╭─ DATASET RECORDS

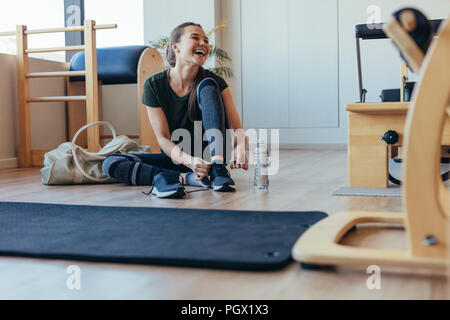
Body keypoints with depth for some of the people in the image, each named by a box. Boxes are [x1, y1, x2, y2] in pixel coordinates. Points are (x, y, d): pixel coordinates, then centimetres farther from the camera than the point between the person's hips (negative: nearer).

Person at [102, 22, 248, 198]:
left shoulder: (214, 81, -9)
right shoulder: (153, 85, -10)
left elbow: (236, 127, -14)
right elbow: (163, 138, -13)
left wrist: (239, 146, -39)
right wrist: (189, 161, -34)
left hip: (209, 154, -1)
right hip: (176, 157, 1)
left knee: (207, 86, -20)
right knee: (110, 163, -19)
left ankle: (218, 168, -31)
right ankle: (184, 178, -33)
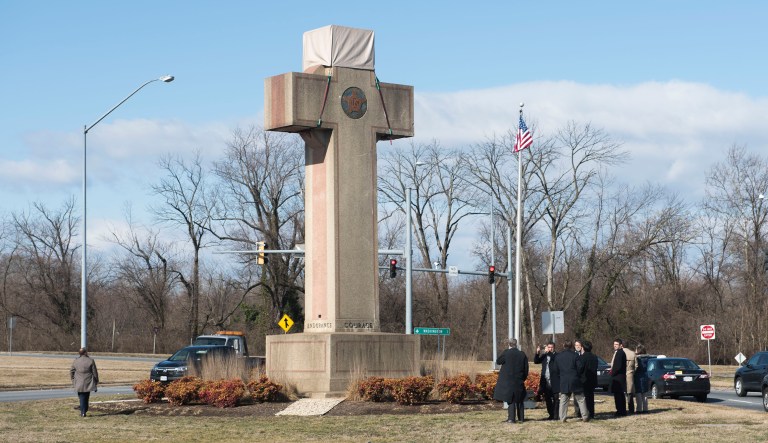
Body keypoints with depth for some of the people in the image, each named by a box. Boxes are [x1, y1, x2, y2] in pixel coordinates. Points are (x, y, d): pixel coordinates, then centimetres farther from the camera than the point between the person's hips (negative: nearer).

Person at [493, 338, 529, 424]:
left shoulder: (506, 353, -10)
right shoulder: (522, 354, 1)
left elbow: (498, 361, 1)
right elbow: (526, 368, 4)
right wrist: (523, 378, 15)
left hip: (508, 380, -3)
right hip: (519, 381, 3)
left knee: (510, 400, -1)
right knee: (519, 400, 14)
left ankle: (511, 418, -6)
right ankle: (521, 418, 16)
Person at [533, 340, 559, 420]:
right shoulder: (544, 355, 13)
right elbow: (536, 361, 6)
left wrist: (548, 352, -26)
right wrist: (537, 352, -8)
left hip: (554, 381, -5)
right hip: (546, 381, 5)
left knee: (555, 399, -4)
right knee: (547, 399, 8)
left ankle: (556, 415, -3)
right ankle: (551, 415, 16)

╰─
╭─ DATASET RECORDS

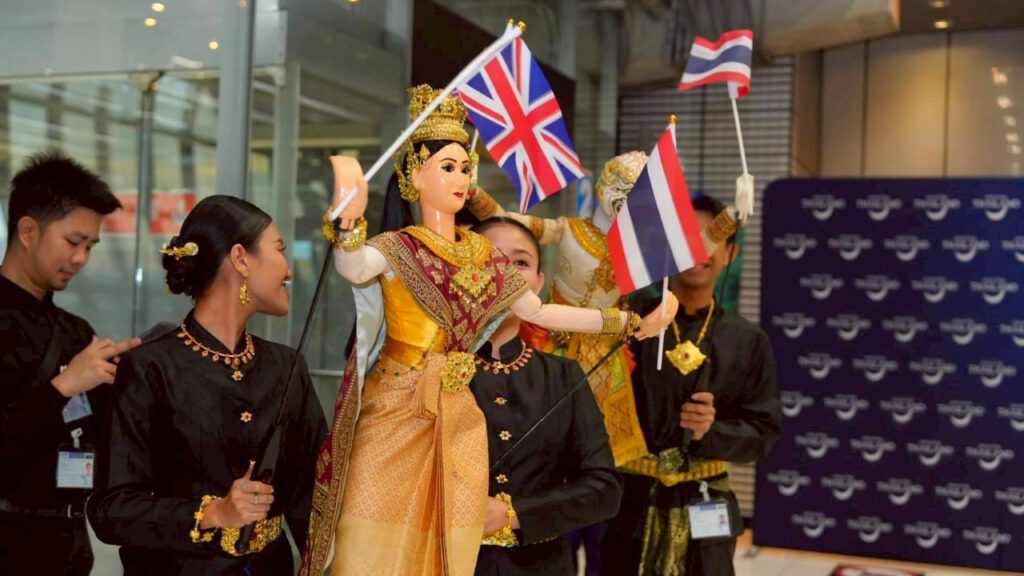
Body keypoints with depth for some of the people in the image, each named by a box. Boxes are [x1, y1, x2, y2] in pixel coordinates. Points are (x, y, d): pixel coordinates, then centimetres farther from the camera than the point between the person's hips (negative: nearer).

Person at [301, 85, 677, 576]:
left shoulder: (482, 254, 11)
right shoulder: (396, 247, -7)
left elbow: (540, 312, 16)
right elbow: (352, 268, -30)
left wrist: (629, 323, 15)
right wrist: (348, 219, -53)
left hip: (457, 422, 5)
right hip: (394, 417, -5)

╰─

▶ [TASK STATEMENT]: The required output is every line above from the one with "right knee: (519, 400, 14)" down to the one with "left hip: (554, 381, -5)", restated word for word, ends included.

▶ [WRITTEN SOLUTION]:
right knee: (519, 400, 14)
left ankle: (511, 418, -6)
right ankle: (521, 418, 16)
Person at [533, 340, 559, 420]:
right shoulder: (544, 355, 13)
right elbow: (536, 361, 6)
left wrist: (548, 352, -26)
right wrist: (537, 352, -8)
left hip: (554, 381, -5)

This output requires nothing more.